Sears: Store Closings & the Wish Book

Julie McGue

Julie McGue

Author

 

New York (CNN Business) reported on 10/15:  “Landlords across America are cheering Sears’ bankruptcy…telling Sears: Don’t let the door hit you on the way out.”

I hated seeing that headline.  

The news of Sears decline and fall is not a surprise.  For years, the once great retail giant has been battling to be relevant, hold its market share, and failing on all fronts. The eye-catching banner is unpleasant not because I’m in real estate or in banking. Not because I have a stake in market exit strategies, bankruptcy negotiations or supplier payout plans. I’m depressed for nostalgic reasons. The demise of Sears tarnishes the pleasant memories I have from my childhood.

Sometime around Halloween, our mail carrier would drop the Sears Holiday Wish Book through the mail slot of our front door.  For my family of eight, there was a collective gasp and a rush to nab it for the first look. The inch thick, soft cover catalogue was really a collection of smaller catalogues.  In my youth, Sears sold everything to everyone: toys, clothes, shoes, housewares, tools and appliances.

Besides operating retail stores where it influenced fashion, Sears offered innovative concepts like phone ordering and parcel pickup/returns, and layaways.  For the burgeoning middle class, we flocked to the retailer for an alternative to our local ‘Mom ‘n Pop’ stores. Our desire to ‘be in’, current, hold onto our newly acquired status of the middle class, was at the heart of Sears popularity in the 60s, 70s.

The arrival of Sears’ holiday big book’s signaled the start of the holiday gift-giving season.  For a child, the Wish Book indicated it was time to dream, to hope, to desire something special.  When the Holiday Wish Book made its way into my busy childhood household, we clamored to put our wants on paper.  We knew that the sooner we handed our parents our Christmas gift suggestions, the sooner our requests could be ordered and fulfilled from the limited catalogue inventory. While we may have glanced through the Penney’s mailer, the Sears catalogue played the key role in the formulation of our Christmas lists.  

My five siblings and I each took our turns with ‘the book’.  We’d slide onto the stool at my mother’s kitchen desk, where the sole family, rotary dial telephone and its block-length curly cord occupied a substantial corner of the desktop’s real estate.  We’d dog-ear the pages that piqued our fancy, then revisit them and cull our desires. We’d fill a sheet of loose-leaf paper from our school pack with item descriptions and codes, corresponding page numbers. In the margins, five-point stars and pleas of “PLEASE, PLEASE” indicated how badly we thought we needed the item.  Operating with a number two pencil and an adequate eraser was key in crafting our lists. Cross-outs and scribble-overs only confused our harried mother/Santa.
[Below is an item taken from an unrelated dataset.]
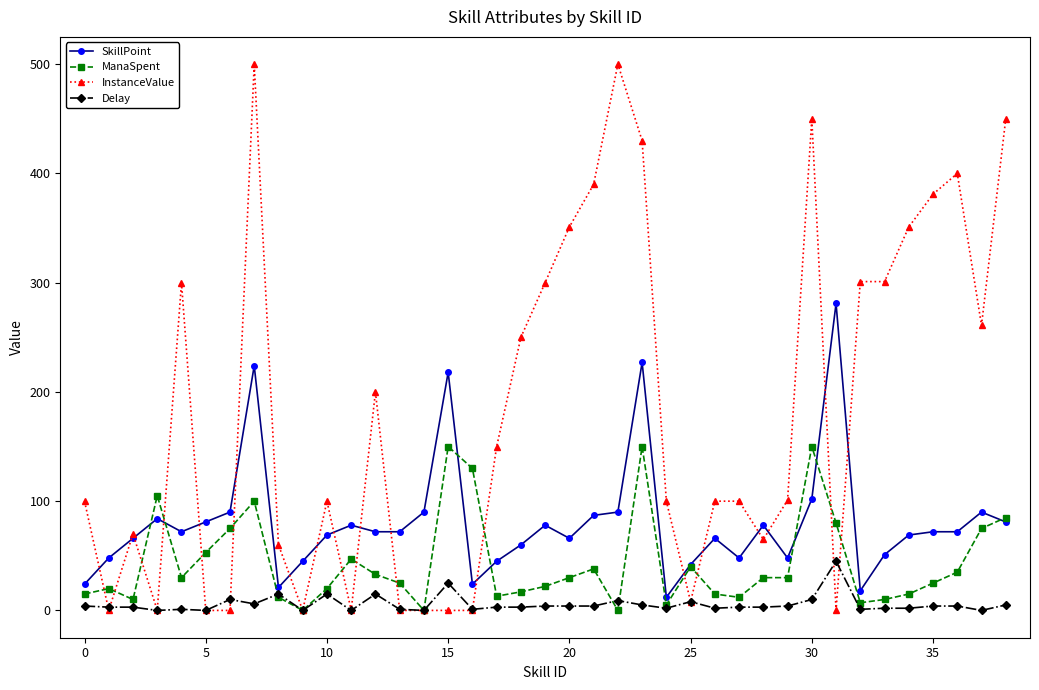

Which series has the largest total across all categories?

InstanceValue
If you weren’t the first with the Wish Book, the sections on toys or clothes would undoubtedly be decorated with suspicious stains. The texture and color of the stains signaled which sibling had perused ‘the book’ last.  Dark brown, the shade of chocolate pudding, meant one of my two brothers had been flipping the pages. A strawberry, sticky residue meant my younger sister had licked her lollipop while noting her wishes for Santa. The green slime of Dippity-Do and crimped edged tape that held curlers in place disclosed that my twin and me had studied the catalogue.

Regardless of who had perused the book and left their calling card, the result was the same. My mother was left with a monumental task. First she had to scrutinize our imagined desires and weigh those against the reserves in her household budget. Secondly, in between caring for my younger siblings and her roles of washwoman, car pooler, and short-order cook, she had to get through the eternally busy Sears order call-in lines. Undoubtedly when it was her turn to place the budget-buster orders, she’d discover items that would already be out of stock, on back order, or discontinued.  No wonder the cocktail hour began at five and included a dry vermouth Manhattan and a Scotch on the rocks.

While the bankers, debtors, real estate brokers, and financiers are clamoring about Sears exit from the retail marketplace, some of us are lamenting the inevitable downfall.  With the failure of Sears to remain competitive their leave-taking jostles the wellbeing of baby-boomers like me. I already miss the Sear’s Wish Book. I can’t help but wonder if there’s a decent copy floating around on E-bay. If I can locate one then my grandkids will know what life was like in the old days. While I’m at it, perhaps I’ll search for a rotary phone, too.  

Goodbye Sears.  It’s been nice knowing you.  I for one will remember you well.